**Task requirements**
With the listing in front of you, retype it exactly.

● ● ● ● ● ● ●

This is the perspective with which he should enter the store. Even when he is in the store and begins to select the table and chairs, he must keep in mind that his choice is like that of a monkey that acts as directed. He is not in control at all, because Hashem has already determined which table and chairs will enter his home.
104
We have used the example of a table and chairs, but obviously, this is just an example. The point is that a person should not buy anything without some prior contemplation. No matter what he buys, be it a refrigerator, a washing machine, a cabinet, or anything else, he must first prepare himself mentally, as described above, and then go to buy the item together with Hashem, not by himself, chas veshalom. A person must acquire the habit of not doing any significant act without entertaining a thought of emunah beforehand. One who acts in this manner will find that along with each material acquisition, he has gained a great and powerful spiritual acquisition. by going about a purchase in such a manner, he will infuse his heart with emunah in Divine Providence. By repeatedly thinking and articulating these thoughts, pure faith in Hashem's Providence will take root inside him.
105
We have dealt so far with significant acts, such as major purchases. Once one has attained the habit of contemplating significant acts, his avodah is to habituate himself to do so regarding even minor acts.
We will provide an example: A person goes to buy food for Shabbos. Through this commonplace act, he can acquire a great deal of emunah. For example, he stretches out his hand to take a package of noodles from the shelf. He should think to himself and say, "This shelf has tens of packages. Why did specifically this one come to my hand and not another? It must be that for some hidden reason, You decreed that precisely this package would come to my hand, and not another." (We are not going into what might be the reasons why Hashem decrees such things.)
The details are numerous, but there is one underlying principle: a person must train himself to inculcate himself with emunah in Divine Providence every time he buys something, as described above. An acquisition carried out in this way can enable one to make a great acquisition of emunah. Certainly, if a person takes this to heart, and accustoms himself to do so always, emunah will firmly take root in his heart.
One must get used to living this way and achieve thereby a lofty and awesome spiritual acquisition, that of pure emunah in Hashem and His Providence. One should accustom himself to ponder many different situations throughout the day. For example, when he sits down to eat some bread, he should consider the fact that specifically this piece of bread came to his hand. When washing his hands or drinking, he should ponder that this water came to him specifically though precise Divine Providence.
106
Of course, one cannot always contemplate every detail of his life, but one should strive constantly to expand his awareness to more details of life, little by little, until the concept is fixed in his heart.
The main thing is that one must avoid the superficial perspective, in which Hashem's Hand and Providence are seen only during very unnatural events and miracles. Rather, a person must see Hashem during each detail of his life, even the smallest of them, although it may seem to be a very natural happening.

● ● ● ● ● ● ●

**Result of the task**
This is the perspective with which he should enter the store. Even when he is in the store and begins to select the table and chairs, he must keep in mind that his choice is like that of a monkey that acts as directed. He is not in control at all, because Hashem has already determined which table and chairs will enter his home.
104
We have used the example of a table and chairs, but obviously, this is just an example. The point is that a person should not buy anything without some prior contemplation. No matter what he buys, be it a refrigerator, a washing machine, a cabinet, or anything else, he must first prepare himself mentally, as described above, and then go to buy the item together with Hashem, not by himself, chas veshalom. A person must acquire the habit of not doing any significant act without entertaining a thought of emunah beforehand. One who acts in this manner will find that along with each material acquisition, he has gained a great and powerful spiritual acquisition. by going about a purchase in such a manner, he will infuse his heart with emunah in Divine Providence. By repeatedly thinking and articulating these thoughts, pure faith in Hashem's Providence will take root inside him.
105
We have dealt so far with significant acts, such as major purchases. Once one has attained the habit of contemplating significant acts, his avodah is to habituate himself to do so regarding even minor acts.
We will provide an example: A person goes to buy food for Shabbos. Through this commonplace act, he can acquire a great deal of emunah. For example, he stretches out his hand to take a package of noodles from the shelf. He should think to himself and say, "This shelf has tens of packages. Why did specifically this one come to my hand and not another? It must be that for some hidden reason, You decreed that precisely this package would come to my hand, and not another." (We are not going into what might be the reasons why Hashem decrees such things.)
The details are numerous, but there is one underlying principle: a person must train himself to inculcate himself with emunah in Divine Providence every time he buys something, as described above. An acquisition carried out in this way can enable one to make a great acquisition of emunah. Certainly, if a person takes this to heart, and accustoms himself to do so always, emunah will firmly take root in his heart.
One must get used to living this way and achieve thereby a lofty and awesome spiritual acquisition, that of pure emunah in Hashem and His Providence. One should accustom himself to ponder many different situations throughout the day. For example, when he sits down to eat some bread, he should consider the fact that specifically this piece of bread came to his hand. When washing his hands or drinking, he should ponder that this water came to him specifically though precise Divine Providence.
106
Of course, one cannot always contemplate every detail of his life, but one should strive constantly to expand his awareness to more details of life, little by little, until the concept is fixed in his heart.
The main thing is that one must avoid the superficial perspective, in which Hashem's Hand and Providence are seen only during very unnatural events and miracles. Rather, a person must see Hashem during each detail of his life, even the smallest of them, although it may seem to be a very natural happening.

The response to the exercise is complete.